--- Supplied data Enclosed Below ---
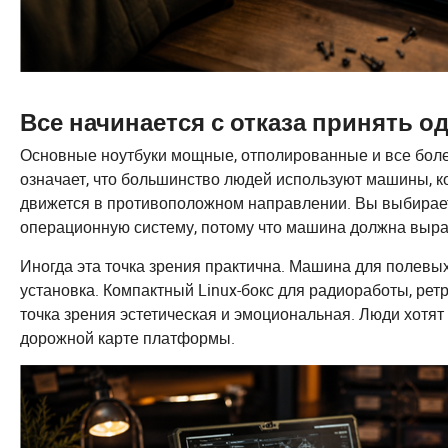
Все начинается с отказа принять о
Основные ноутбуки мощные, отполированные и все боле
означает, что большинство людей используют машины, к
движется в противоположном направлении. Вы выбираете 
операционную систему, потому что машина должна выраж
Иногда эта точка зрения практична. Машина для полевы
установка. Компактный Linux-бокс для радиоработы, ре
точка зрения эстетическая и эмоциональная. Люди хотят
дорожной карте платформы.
--- End of Enclosed Supplied data ---
--- Supplied data Enclosed Below ---
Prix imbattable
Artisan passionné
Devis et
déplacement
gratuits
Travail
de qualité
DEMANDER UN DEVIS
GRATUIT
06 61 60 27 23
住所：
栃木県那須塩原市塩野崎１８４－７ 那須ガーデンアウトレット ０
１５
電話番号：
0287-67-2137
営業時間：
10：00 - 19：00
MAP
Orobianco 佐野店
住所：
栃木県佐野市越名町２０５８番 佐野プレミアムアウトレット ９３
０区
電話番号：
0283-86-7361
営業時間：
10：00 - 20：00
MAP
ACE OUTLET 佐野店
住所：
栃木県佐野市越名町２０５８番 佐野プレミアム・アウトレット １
--- End of Enclosed Supplied data ---
--- Supplied data Enclosed Below ---
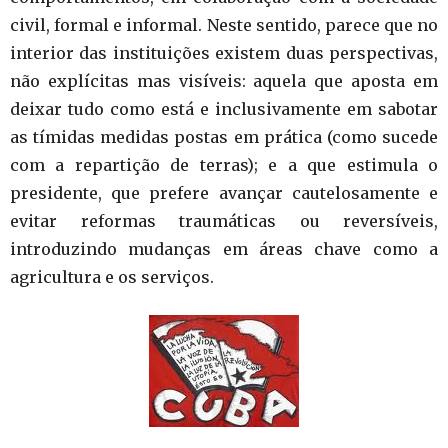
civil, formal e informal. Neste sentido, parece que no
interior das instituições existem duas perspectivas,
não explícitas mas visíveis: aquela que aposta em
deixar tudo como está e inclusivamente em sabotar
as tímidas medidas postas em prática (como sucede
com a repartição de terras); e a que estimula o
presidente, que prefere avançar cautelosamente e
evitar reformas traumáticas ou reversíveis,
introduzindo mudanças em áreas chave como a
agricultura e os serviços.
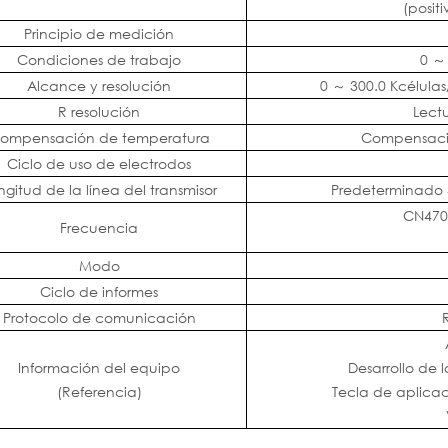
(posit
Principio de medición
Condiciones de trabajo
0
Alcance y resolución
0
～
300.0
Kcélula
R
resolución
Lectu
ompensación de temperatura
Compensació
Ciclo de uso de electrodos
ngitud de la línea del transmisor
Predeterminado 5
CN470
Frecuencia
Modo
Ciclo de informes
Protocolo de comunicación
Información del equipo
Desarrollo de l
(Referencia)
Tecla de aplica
--- End of Enclosed Supplied data ---
• _Goal of the exercise_
Duplicate the lines from the one containing "civil, formal e" through the one containing "agricultura e os serviços.", including both of those lines.

• _Finished exercise_
civil, formal e informal. Neste sentido, parece que no
interior das instituições existem duas perspectivas,
não explícitas mas visíveis: aquela que aposta em
deixar tudo como está e inclusivamente em sabotar
as tímidas medidas postas em prática (como sucede
com a repartição de terras); e a que estimula o
presidente, que prefere avançar cautelosamente e
evitar reformas traumáticas ou reversíveis,
introduzindo mudanças em áreas chave como a
agricultura e os serviços.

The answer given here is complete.